Tag Archives: sankey diagram

Ecological Inference

As a customer, special promotions offered by companies makes me happy. Since companies are aware of that they try to know their customer better, learn more about them to define promotions suit well to them. On the other hand, as a customer I do not want to give my personal information to companies. Since the most of the citizens have similar intention about their personal information, there are regulations about that such as GDPR in EU Zone and KVKK in Turkey. Despite to two attitude of customers seems contradictory, the companies which consider customer is always right and work on to solve paradox will be the winner.

Ecological inference method is a promising solution alternative to the problem. The method tries to get individual level behavior from aggregated data. To solve problem several statistical approaches are offered. Since different individual behaviors can result in same aggregate data it is not possible to solve problem with exact results. In literature mostly problem is defined on voting behavior of different groups. Gary King has remarkable studies on topic and published several books and papers.

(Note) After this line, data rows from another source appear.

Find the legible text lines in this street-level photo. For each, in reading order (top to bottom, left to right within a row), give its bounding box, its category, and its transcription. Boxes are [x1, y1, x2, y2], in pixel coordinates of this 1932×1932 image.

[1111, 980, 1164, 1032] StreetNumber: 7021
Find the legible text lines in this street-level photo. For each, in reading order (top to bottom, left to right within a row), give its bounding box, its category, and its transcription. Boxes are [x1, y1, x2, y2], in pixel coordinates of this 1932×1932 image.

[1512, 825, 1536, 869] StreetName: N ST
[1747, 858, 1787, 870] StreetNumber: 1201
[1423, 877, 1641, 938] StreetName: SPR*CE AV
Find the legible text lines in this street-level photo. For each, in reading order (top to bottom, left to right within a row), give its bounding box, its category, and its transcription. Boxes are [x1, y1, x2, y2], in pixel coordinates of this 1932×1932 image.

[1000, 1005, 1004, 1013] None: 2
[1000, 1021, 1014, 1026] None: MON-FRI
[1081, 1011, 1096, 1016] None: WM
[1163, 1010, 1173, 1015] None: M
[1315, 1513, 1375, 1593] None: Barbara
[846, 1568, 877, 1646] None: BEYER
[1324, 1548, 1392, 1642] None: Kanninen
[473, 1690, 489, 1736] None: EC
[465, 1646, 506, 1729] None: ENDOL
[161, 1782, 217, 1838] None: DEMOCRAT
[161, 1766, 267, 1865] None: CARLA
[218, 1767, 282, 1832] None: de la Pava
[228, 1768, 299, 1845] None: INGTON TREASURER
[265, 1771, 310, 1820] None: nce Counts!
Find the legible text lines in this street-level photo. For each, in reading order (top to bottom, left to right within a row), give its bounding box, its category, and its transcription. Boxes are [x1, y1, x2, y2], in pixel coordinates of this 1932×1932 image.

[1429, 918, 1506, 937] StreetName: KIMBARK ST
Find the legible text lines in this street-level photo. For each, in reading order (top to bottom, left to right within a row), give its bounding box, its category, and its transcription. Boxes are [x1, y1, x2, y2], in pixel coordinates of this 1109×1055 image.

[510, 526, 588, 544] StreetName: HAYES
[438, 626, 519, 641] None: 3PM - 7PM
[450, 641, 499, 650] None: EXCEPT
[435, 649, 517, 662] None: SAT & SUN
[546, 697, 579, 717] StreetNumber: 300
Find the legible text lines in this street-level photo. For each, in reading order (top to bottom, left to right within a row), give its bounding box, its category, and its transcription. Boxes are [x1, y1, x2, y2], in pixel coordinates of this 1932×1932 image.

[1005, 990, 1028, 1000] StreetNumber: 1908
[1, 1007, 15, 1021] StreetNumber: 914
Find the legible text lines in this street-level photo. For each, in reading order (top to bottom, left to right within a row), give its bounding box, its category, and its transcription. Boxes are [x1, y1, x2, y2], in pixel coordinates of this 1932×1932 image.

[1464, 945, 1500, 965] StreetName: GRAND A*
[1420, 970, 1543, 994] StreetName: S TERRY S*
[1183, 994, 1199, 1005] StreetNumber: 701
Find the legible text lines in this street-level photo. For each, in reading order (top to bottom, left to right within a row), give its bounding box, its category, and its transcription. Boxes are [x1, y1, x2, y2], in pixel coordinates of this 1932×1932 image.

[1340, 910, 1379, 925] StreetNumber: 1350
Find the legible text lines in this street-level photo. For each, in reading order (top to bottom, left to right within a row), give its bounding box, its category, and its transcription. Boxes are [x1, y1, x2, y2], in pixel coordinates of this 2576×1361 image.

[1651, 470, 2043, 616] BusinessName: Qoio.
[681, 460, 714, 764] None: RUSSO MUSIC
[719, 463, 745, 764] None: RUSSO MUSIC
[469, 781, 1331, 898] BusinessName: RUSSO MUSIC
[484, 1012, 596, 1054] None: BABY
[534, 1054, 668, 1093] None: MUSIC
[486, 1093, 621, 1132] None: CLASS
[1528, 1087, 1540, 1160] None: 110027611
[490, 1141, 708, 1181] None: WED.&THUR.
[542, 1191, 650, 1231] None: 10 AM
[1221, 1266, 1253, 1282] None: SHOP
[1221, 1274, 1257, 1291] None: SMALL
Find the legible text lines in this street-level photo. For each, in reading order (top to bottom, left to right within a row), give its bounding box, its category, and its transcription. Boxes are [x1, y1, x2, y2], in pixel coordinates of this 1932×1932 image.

There is a library called PyEi is available on GitHub. It allows you to easily benefit from ecological inference method by python. There are several models for inference in the library, one can select most suitable for their need. Output of the inference is in the format of percentages. Then you can generate flowing values from referencing to your original data. My favorite visualisation technique to present ecological inference result is Sankey diagram. It clearly shows flowing amount from origin to destination. 

I failed to find an open source data to use ecological inference in marketing context. I hope to share a tiny study about that when I discover a convenient open source data.